Potęga podświadomości

Od razu przejdę do spostrzeżeń "na gorąco" (pomijając niezwykłe implikacje fizyki kwantowej i tak samo ciekawe parabole między fizyką a hinduizmem, są to rzeczy fascynujące, i zawsze jestem chętny o nich porozmawiać).
Przejrzyście jest wyjaśniona kwestia poszczególnych momentów "teraz", z którym składa się to czego doświadczamy. Ale trudno nie odnieść wrażenia, że bohater filmu bardziej sam stara się siebie przekonać o braku czasu. Teoria braku czasu jest coraz popularniejsza w pewnych kręgach, tylko czy ktoś NAPRAWDĘ w nią wierzy? Podejrzewa ją wielu, na przykład wikary w mojej parafii, buddyści mówią, że nie ma nic oprócz strumienia świadomości, i ten strumień świadomości kształtuje wszystko.

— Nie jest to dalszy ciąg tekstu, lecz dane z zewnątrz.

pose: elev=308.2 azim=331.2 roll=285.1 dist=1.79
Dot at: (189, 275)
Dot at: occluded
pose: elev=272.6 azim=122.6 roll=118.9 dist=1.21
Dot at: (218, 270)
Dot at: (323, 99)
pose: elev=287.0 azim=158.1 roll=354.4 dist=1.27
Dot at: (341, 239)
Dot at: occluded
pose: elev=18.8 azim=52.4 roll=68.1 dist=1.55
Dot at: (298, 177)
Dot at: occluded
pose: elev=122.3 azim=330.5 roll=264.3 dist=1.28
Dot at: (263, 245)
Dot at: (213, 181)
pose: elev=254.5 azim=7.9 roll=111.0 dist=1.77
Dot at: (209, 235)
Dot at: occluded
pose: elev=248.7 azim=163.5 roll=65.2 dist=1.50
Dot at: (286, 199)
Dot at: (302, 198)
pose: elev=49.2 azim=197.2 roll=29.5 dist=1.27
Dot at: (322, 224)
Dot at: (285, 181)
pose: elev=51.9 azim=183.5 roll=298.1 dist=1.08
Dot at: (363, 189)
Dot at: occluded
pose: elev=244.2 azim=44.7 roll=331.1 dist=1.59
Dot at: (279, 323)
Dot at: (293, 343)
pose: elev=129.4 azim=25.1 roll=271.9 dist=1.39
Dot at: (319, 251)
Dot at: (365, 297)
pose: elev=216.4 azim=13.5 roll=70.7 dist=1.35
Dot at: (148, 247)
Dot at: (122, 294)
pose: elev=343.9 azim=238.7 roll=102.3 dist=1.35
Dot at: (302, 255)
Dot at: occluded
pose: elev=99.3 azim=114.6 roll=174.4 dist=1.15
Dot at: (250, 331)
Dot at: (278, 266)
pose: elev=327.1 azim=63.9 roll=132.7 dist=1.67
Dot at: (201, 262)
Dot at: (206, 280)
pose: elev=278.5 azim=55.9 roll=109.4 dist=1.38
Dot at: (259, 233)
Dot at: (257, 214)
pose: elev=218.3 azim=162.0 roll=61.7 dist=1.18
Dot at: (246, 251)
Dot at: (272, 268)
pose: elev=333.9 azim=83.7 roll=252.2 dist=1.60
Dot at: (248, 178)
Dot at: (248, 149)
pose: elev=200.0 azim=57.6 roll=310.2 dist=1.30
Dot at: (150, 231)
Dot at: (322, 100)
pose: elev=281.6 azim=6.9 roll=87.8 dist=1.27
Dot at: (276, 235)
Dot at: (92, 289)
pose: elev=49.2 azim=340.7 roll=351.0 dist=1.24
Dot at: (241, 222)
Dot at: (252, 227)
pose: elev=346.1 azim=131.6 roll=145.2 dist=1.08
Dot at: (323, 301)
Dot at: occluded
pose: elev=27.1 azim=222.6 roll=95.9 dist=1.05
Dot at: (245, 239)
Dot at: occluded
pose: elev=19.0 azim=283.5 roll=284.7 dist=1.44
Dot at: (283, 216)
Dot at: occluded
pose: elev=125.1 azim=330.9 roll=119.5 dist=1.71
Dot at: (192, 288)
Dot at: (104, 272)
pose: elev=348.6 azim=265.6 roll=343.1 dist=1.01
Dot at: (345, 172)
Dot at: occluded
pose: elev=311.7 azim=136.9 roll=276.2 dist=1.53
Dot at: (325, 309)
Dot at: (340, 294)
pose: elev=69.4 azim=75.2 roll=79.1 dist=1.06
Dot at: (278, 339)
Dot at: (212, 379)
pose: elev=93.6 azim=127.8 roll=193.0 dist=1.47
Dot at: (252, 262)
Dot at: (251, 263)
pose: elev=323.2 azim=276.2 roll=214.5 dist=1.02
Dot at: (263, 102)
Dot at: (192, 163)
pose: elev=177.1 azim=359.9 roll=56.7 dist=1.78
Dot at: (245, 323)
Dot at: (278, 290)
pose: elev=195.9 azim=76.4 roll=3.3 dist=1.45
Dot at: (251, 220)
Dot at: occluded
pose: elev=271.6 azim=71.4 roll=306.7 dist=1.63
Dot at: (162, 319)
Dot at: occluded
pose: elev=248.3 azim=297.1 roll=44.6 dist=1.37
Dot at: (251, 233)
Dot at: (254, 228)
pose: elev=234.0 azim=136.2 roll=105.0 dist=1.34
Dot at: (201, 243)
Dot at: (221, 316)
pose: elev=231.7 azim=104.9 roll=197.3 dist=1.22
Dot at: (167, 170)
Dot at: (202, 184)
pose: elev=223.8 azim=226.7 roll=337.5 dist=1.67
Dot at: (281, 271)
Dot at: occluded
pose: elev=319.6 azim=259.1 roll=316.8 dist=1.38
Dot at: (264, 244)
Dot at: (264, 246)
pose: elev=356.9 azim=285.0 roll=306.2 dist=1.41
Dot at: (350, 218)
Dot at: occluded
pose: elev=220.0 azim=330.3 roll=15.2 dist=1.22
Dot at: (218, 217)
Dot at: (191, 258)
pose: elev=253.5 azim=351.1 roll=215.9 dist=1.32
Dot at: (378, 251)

Potem jednak zaczyna się żonglerka słowna: bohater filmu mówi: że poszczególne "teraz" są niezależne, ale wspomina, że teraz jest w jakimś wcieleniu i żyje w Holandii, czyli wierzy w reinkarnację. Wcielenia muszą być ze sobą powiązane, inaczej nie byłyby wcieleniami, tylko niezależnymi bytami - i to jest pierwsza sprzeczność. Tym, co je łączy może być strumień świadomości, ale jest to "strumień", i siłą rzeczy porusza się od-do. Świadomość nie może istnieć bez poprzedniego momentu świadomości, więc momenty musza być zależne.